Come in precedenza evidenziato, l’Agenzia delle Entrate ha accolto l’impostazione adottata dalla società, precisando però meglio le modalità a seguito delle quali è possibile dimostrare la provenienza dei dividendi.

Viene, in primo luogo, confermato che la norma dell’art. 89 comma 3 del TUIR non pone alcun principio di carattere generale che preveda la distribuzione prioritaria degli utili tassati, piuttosto che degli utili che si sono formati in uno Stato a regime fiscale privilegiato, né tanto meno un’attribuzione proporzionale.

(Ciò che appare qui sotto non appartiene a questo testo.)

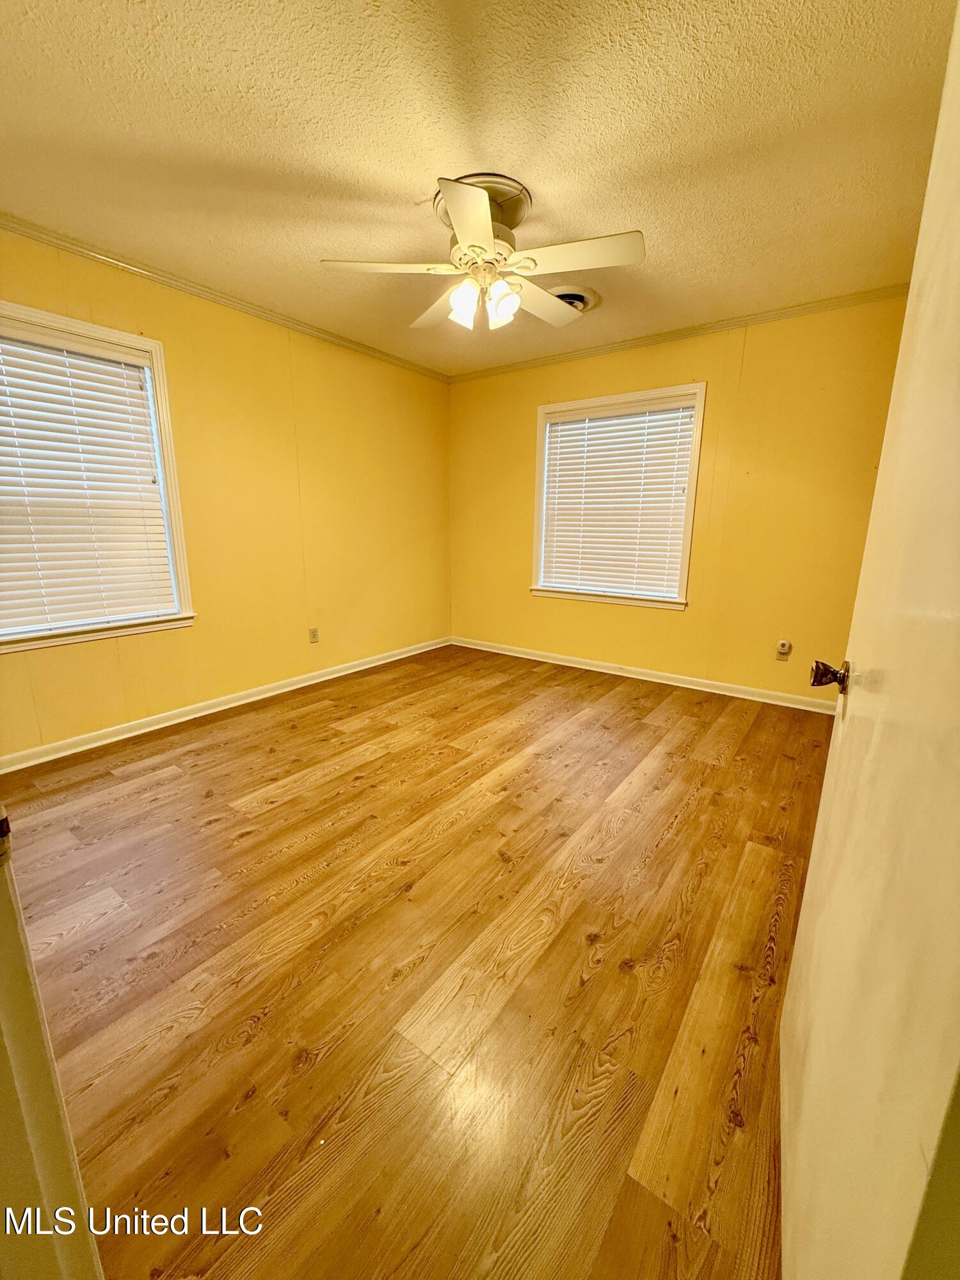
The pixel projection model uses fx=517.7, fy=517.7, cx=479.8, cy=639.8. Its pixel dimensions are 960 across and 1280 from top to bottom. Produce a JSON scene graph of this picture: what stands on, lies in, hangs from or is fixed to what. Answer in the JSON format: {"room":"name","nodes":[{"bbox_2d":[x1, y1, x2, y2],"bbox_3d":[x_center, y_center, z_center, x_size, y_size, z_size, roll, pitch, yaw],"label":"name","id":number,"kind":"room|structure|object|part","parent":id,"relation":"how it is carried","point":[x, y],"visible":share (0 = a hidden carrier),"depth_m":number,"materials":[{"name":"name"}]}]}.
{"room":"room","nodes":[
{"label":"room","id":0,"kind":"room"},
{"bbox_2d":[0,225,451,758],"bbox_3d":[-1.539,-0.818,3.330,0.153,2.469,4.295,10,16,35],"label":"left wall","id":1,"kind":"structure","parent":0,"point":[354,364],"depth_m":3.35,"materials":[{"name":"yellow paint"}]},
{"bbox_2d":[0,301,195,653],"bbox_3d":[-2.104,-0.733,2.510,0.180,1.534,1.136,10,16,35],"label":"window","id":2,"kind":"structure","parent":1,"relation":"in","point":[157,361],"depth_m":2.74,"materials":[{"name":"white paint"}]},
{"bbox_2d":[0,320,177,639],"bbox_3d":[-2.087,-0.744,2.503,0.056,1.360,0.939,10,16,35],"label":"window blind","id":3,"kind":"object","parent":2,"relation":"attached to","point":[40,353],"visible":0.97,"depth_m":2.58,"materials":[{"name":"white plastic"}]},
{"bbox_2d":[0,211,451,382],"bbox_3d":[-1.507,-1.966,2.970,0.045,0.058,3.931,10,16,35],"label":"crown molding","id":4,"kind":"structure","parent":1,"relation":"attached to","point":[159,275],"depth_m":2.83,"materials":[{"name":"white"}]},
{"bbox_2d":[0,636,452,773],"bbox_3d":[-1.480,0.356,3.544,0.017,0.085,3.979,10,16,35],"label":"baseboard","id":5,"kind":"structure","parent":1,"relation":"attached to","point":[341,673],"depth_m":3.14,"materials":[{"name":"white paint"}]},
{"bbox_2d":[307,626,319,643],"bbox_3d":[-1.225,-0.036,3.820,0.009,0.116,0.071,10,16,35],"label":"wall socket","id":6,"kind":"object","parent":1,"relation":"attached to","point":[315,635],"visible":0.98,"depth_m":3.81,"materials":[{"name":"beige plastic"}]},
{"bbox_2d":[0,643,828,1279],"bbox_3d":[-0.093,0.789,2.182,4.157,0.101,5.191,10,16,35],"label":"floor","id":7,"kind":"structure","parent":0,"point":[220,824],"depth_m":1.43,"materials":[{"name":"brown wood"}]},
{"bbox_2d":[0,805,102,1279],"bbox_3d":[-0.380,0.181,0.229,0.953,2.046,0.219,10,16,35],"label":"door frame","id":8,"kind":"structure","parent":7,"relation":"on","point":[4,894],"depth_m":0.51,"materials":[{"name":"white paint"}]},
{"bbox_2d":[778,1,959,1279],"bbox_3d":[0.556,0.004,0.651,0.155,2.053,0.876,8,15,29],"label":"door","id":9,"kind":"structure","parent":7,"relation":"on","point":[811,883],"depth_m":0.58,"materials":[{"name":"white paint"}]},
{"bbox_2d":[0,0,957,377],"bbox_3d":[-0.133,-1.744,1.814,3.888,0.111,4.624,10,16,35],"label":"ceiling","id":10,"kind":"structure","parent":0,"point":[644,203],"depth_m":1.74,"materials":[{"name":"paint"}]},
{"bbox_2d":[320,169,645,334],"bbox_3d":[0.021,-1.546,2.149,1.207,0.458,1.199,-2,14,-12],"label":"ceiling fan","id":11,"kind":"object","parent":10,"relation":"attached to","point":[457,214],"visible":0.99,"depth_m":2.06,"materials":[{"name":"white metal"}]},
{"bbox_3d":[-0.367,-1.460,2.036,0.440,0.043,0.383,10,17,35],"label":"blade","id":12,"kind":"part","parent":11,"relation":"part of","materials":[{"name":"white wood"}]},
{"bbox_3d":[-0.152,-1.543,2.408,0.502,0.047,0.356,10,17,35],"label":"blade","id":13,"kind":"part","parent":11,"relation":"part of","materials":[{"name":"white wood"}]},
{"bbox_3d":[-0.072,-1.372,2.133,0.108,0.139,0.112,10,17,35],"label":"shade","id":14,"kind":"part","parent":11,"relation":"part of","materials":[{"name":"white glass"}]},
{"bbox_3d":[-0.031,-1.352,1.696,0.340,0.045,0.414,10,17,35],"label":"blade","id":15,"kind":"part","parent":11,"relation":"part of","materials":[{"name":"white"}]},
{"bbox_3d":[0.090,-1.374,2.123,0.105,0.135,0.110,10,17,35],"label":"shade","id":16,"kind":"part","parent":11,"relation":"part of","materials":[{"name":"white glass"}]},
{"bbox_3d":[0.276,-1.536,2.376,0.309,0.044,0.515,10,17,35],"label":"blade","id":17,"kind":"part","parent":11,"relation":"part of","materials":[{"name":"white wood"}]},
{"bbox_3d":[0.349,-1.418,1.926,0.486,0.043,0.321,10,17,35],"label":"blade","id":18,"kind":"part","parent":11,"relation":"part of","materials":[{"name":"white wood"}]},
{"bbox_2d":[551,284,599,313],"bbox_3d":[0.493,-1.939,2.996,0.360,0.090,0.366,10,16,35],"label":"ceiling vent","id":19,"kind":"object","parent":10,"relation":"attached to","point":[571,294],"visible":0.58,"depth_m":2.92,"materials":[{"name":"metal"}]},
{"bbox_2d":[446,298,908,704],"bbox_3d":[1.155,-0.941,3.954,3.564,2.462,0.156,10,16,35],"label":"back wall","id":20,"kind":"structure","parent":0,"point":[668,369],"depth_m":3.49,"materials":[{"name":"yellow paint"}]},
{"bbox_2d":[529,384,706,610],"bbox_3d":[1.023,-1.059,4.021,1.292,1.537,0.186,10,16,35],"label":"window","id":21,"kind":"structure","parent":20,"relation":"in","point":[539,477],"depth_m":3.95,"materials":[{"name":"white paint"}]},
{"bbox_2d":[540,395,696,601],"bbox_3d":[1.006,-1.056,3.978,1.143,1.353,0.056,10,16,35],"label":"window blind","id":22,"kind":"object","parent":21,"relation":"attached to","point":[552,429],"visible":0.96,"depth_m":3.94,"materials":[{"name":"white plastic"}]},
{"bbox_2d":[449,635,840,713],"bbox_3d":[1.112,0.242,4.125,3.457,0.085,0.017,10,16,35],"label":"baseboard","id":23,"kind":"structure","parent":20,"relation":"attached to","point":[592,668],"depth_m":3.92,"materials":[{"name":"white paint"}]},
{"bbox_2d":[446,284,909,382],"bbox_3d":[1.130,-2.090,3.616,3.336,0.059,0.046,10,16,35],"label":"crown molding","id":24,"kind":"structure","parent":20,"relation":"attached to","point":[671,335],"depth_m":3.37,"materials":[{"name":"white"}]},
{"bbox_2d":[775,639,792,660],"bbox_3d":[2.041,0.068,3.486,0.070,0.121,0.019,10,16,35],"label":"wall socket","id":25,"kind":"object","parent":20,"relation":"attached to","point":[784,649],"visible":0.99,"depth_m":3.48,"materials":[{"name":"white plastic"}]}
]}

Le ragioni delle società che intendono “svuotare” prioritariamente il canestro dei dividendi non formatisi in Stati a regime fiscale privilegiato devono essere sostenute da una puntuale documentazione che attesti la provenienza di tutti gli utili nei vari passaggi della catena societaria.

 

Precisato come si può dimostrare la provenienza dei dividendi

Rispetto a questa indicazione, come detto già presente nella circolare n. 51/2010, la risoluzione n. 144/2017 meglio precisa il principio per cui la ricostruzione dei flussi deve riguardare “sia la formazione della provvista patrimoniale da cui i dividendi vengono attinti, sia la consumazione della stessa in occasione della distribuzione”; di fatto, occorrerebbe:
ricostruire in modo analitico la stratificazione fiscale del patrimonio netto della subholding, dimostrando quale parte delle sue riserve è stata alimentata da dividendi formatisi con utili prodotti in Stati a fiscalità ordinaria e quale da dividendi formatisi con utili prodotti in Stati a fiscalità privilegiata;
dimostrare che, all’atto della deliberazione di distribuzione della subholding, il canestro da cui si è attinto è quello relativo ai primi, e non ai secondi.

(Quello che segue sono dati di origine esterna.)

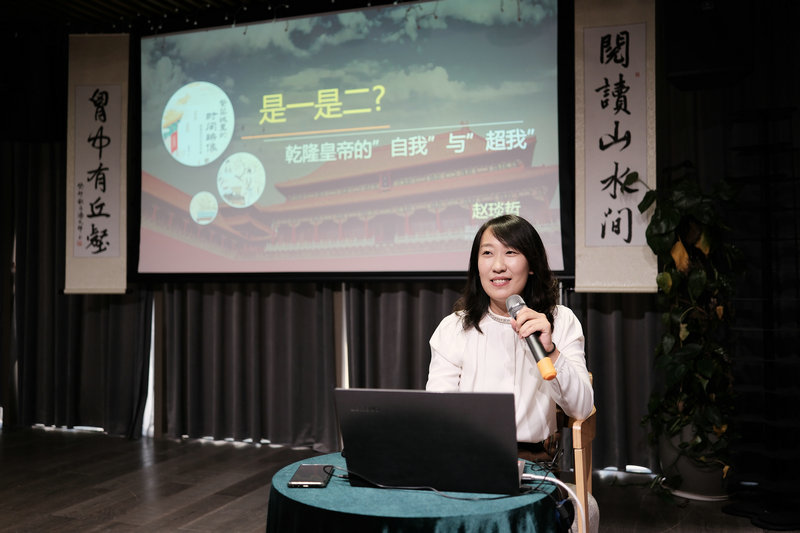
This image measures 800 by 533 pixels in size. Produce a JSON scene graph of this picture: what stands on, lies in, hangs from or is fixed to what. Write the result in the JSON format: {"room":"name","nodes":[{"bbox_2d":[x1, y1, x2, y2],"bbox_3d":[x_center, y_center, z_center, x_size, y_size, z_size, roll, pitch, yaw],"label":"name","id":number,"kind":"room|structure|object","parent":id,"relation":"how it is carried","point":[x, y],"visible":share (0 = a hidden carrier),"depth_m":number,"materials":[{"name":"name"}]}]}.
{"room":"event hall","nodes":[
{"label":"event hall","id":0,"kind":"room"},
{"bbox_2d":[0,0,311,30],"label":"ceiling","id":1,"kind":"structure","parent":0,"point":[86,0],"depth_m":4.99,"materials":[{"name":"wood"}]},
{"bbox_2d":[63,32,130,294],"bbox_3d":[-1.986,-0.688,5.205,0.412,1.795,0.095,-1,-1,20],"label":"hanging banner","id":2,"kind":"object","parent":1,"relation":"hanging from","point":[122,285],"visible":0.93,"depth_m":5.19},
{"bbox_2d":[135,0,572,283],"bbox_3d":[-0.392,-0.783,4.787,2.819,1.804,0.211,-1,-1,20],"label":"projection screen","id":3,"kind":"object","parent":1,"relation":"hanging from","point":[550,179],"visible":0.98,"depth_m":4.67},
{"bbox_2d":[0,426,799,532],"bbox_3d":[-0.929,1.167,2.457,6.841,0.105,5.456,-1,-1,20],"label":"floor","id":4,"kind":"structure","parent":0,"point":[205,519],"depth_m":4.03,"materials":[{"name":"brown wood"}]},
{"bbox_2d":[263,451,563,532],"bbox_3d":[0.030,0.801,1.859,0.741,0.596,0.733,-1,-1,20],"label":"round table","id":5,"kind":"object","parent":4,"relation":"on","point":[327,488],"visible":0.7,"depth_m":1.67,"materials":[{"name":"fabric"}]},
{"bbox_2d":[287,464,332,487],"bbox_3d":[-0.209,0.492,1.859,0.082,0.011,0.176,0,-1,2],"label":"smartphone","id":6,"kind":"object","parent":5,"relation":"on","point":[299,482],"visible":0.99,"depth_m":1.83,"materials":[{"name":"black glass"}]},
{"bbox_2d":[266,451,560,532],"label":"tablecloth","id":7,"kind":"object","parent":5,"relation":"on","point":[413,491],"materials":[{"name":"teal fabric"}]},
{"bbox_2d":[334,388,520,494],"bbox_3d":[0.088,0.390,1.876,0.400,0.226,0.335,-1,-1,20],"label":"laptop","id":8,"kind":"object","parent":5,"relation":"on","point":[370,415],"visible":0.99,"depth_m":1.74,"materials":[{"name":"metal"}]},
{"bbox_2d":[522,471,584,530],"bbox_3d":[0.326,0.576,1.756,0.211,0.204,0.126,-1,-1,20],"label":"white cable","id":9,"kind":"object","parent":8,"relation":"attached to","point":[554,480],"visible":0.76,"depth_m":1.75,"materials":[{"name":"white plastic"}]},
{"bbox_2d":[330,461,528,500],"bbox_3d":[0.051,0.476,1.736,0.407,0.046,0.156,0,-1,5],"label":"cable","id":10,"kind":"object","parent":5,"relation":"on","point":[498,498],"visible":0.84,"depth_m":1.72,"materials":[{"name":"black plastic"}]},
{"bbox_2d":[554,369,595,530],"bbox_3d":[0.365,0.748,2.552,0.517,0.762,0.538,-1,-1,20],"label":"wooden chair","id":11,"kind":"object","parent":4,"relation":"on","point":[583,432],"visible":0.2,"depth_m":2.37,"materials":[{"name":"brown wood"}]},
{"bbox_2d":[425,212,594,529],"bbox_3d":[0.343,0.336,2.490,0.532,0.995,0.726,-1,-1,20],"label":"woman","id":12,"kind":"object","parent":11,"relation":"on","point":[473,339],"visible":0.65,"depth_m":2.39},
{"bbox_2d":[507,295,558,380],"bbox_3d":[0.343,0.190,2.075,0.103,0.184,0.180,-1,-1,20],"label":"microphone","id":13,"kind":"object","parent":12,"relation":"in","point":[548,364],"visible":0.94,"depth_m":2.03,"materials":[{"name":"black metal"}]},
{"bbox_2d":[658,424,731,500],"bbox_3d":[1.506,0.960,3.963,0.394,0.359,0.392,-1,-1,20],"label":"plant pot","id":14,"kind":"object","parent":4,"relation":"on","point":[700,485],"visible":0.54,"depth_m":3.82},
{"bbox_2d":[636,165,743,487],"bbox_3d":[1.410,0.283,3.753,0.663,1.528,0.710,-1,-1,20],"label":"potted plant","id":15,"kind":"object","parent":14,"relation":"in","point":[670,277],"visible":0.83,"depth_m":3.69,"materials":[{"name":"green plant"}]},
{"bbox_2d":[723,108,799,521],"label":"black stand","id":16,"kind":"object","parent":4,"relation":"on","point":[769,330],"visible":0.89,"depth_m":3.60,"materials":[{"name":"black metal"}]},
{"bbox_2d":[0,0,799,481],"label":"back wall","id":17,"kind":"structure","parent":0,"point":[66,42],"depth_m":4.40,"materials":[{"name":"black"}]},
{"bbox_2d":[1,138,148,437],"bbox_3d":[-2.593,-0.256,5.757,1.702,2.864,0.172,-1,-1,20],"label":"left curtain","id":18,"kind":"object","parent":17,"relation":"attached to","point":[50,187],"visible":0.64,"depth_m":5.68,"materials":[{"name":"fabric"}]},
{"bbox_2d":[157,281,340,448],"bbox_3d":[-1.039,-0.191,5.258,1.391,2.719,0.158,-1,-1,20],"label":"curtain","id":19,"kind":"object","parent":17,"relation":"attached to","point":[254,411],"visible":0.68,"depth_m":5.22,"materials":[{"name":"fabric"}]},
{"bbox_2d":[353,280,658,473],"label":"curtain","id":20,"kind":"object","parent":17,"relation":"attached to","point":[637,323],"visible":0.25,"depth_m":4.58,"materials":[{"name":"fabric"}]},
{"bbox_2d":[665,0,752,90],"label":"speaker","id":21,"kind":"object","parent":17,"relation":"attached to","point":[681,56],"visible":0.95,"depth_m":3.76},
{"bbox_2d":[572,0,658,292],"bbox_3d":[1.119,-0.706,4.094,0.443,1.735,0.088,-1,-1,20],"label":"hanging scroll","id":22,"kind":"object","parent":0,"point":[580,277],"visible":0.94,"depth_m":4.08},
{"bbox_2d":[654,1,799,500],"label":"right wall","id":23,"kind":"object","parent":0,"point":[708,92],"visible":0.66,"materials":[{"name":"fabric"}]}
]}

Nel caso esaminato dalla risoluzione, il problema si è verificato nel primo passaggio, in quanto la stratificazione fiscale del patrimonio netto della subholding non è avvenuta solo con la documentazione prodotta dalla capogruppo, ma in sede di accertamento con adesione.

Per quanto riguarda invece il secondo aspetto, è stato invece considerato positivamente il fatto che non tanto la subholding, quanto piuttosto la controllata di secondo livello, avesse specificato nella propria delibera di distribuzione alla subholding che i 20 milioni erano stati attinti dai dividendi tassati; pur non essendo specificato dalla risoluzione, appare quanto mai opportuno, se non necessario, effettuare una specificazione di tenore analogo nella delibera di distribuzione dei dividendi dalla subholding alla capogruppo italiana.